Frame buffers with indexed color?

Hi, I’m contemplating a project with LittlevGL and an STM32H750 which has the LTDC peripheral. One nice feature of the LTDC is indexed color using a look-up table, so you can send arbitrary 24-bit colors to a TFT display but only use 8 (or even 4) bits per pixel, with 256 (or 16) full RGB values stored in the LUT. Would this feature work smoothly with LittlevGL? I’d like to pack two frame buffers into the 1MB internal SRAM with an 800x480 display. That’s not really possible unless using a drastically reduced color mode like RGB332, or indexed color (by far the better solution).

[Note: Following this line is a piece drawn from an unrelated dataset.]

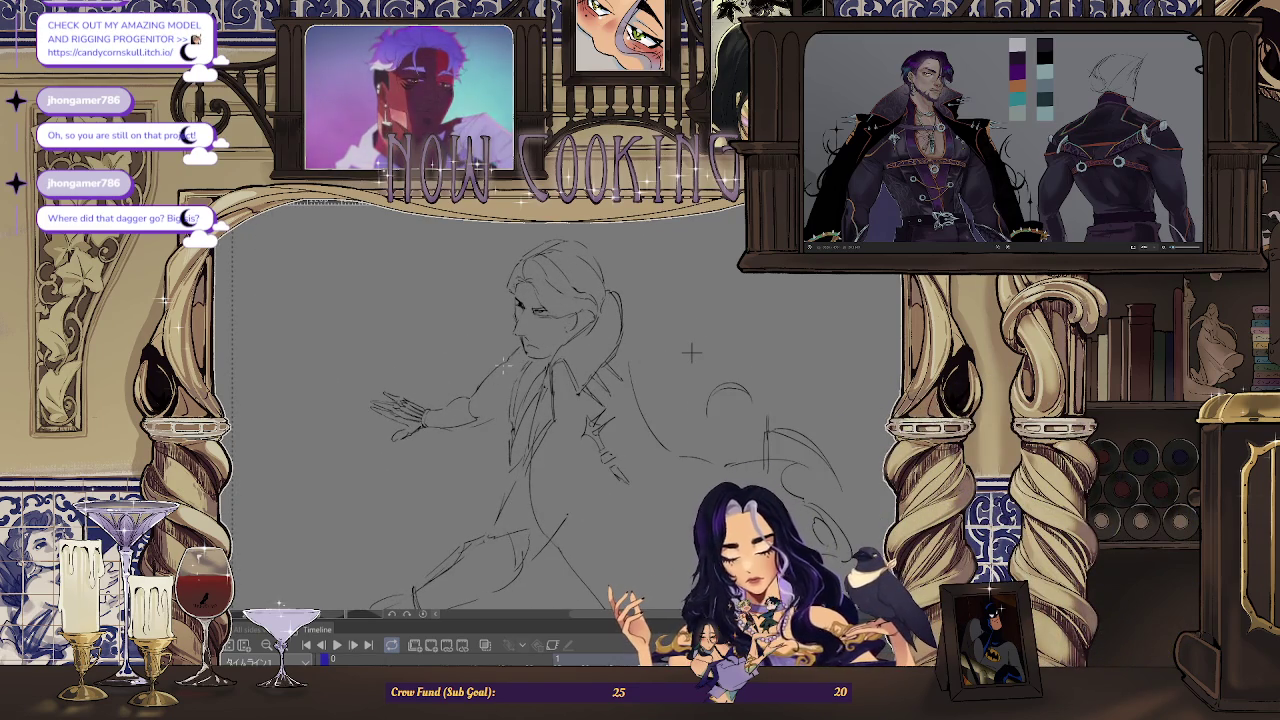
{"action": "key", "text": "ctrl+minus"}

I’m also wondering if there is already some code written to leverage the DMA2D engine in conjunction with the LTDC on STM32 parts. Preferably without bringing in the ST HAL code at all. If not I guess I’ll be writing it :slight_smile:

Thanks,
Mark

there is already some code written to leverage the DMA2D engine in conjunction with the LTDC on STM32 parts…

Yes, check the STM32F746-Discovery repository for an example.

Preferably without bringing in the ST HAL code at all.

Unfortunately, no. The driver makes use of Cube, but the necessary files are provided in tree. Out of curiosity, is there a reason why you don’t want to use the HAL?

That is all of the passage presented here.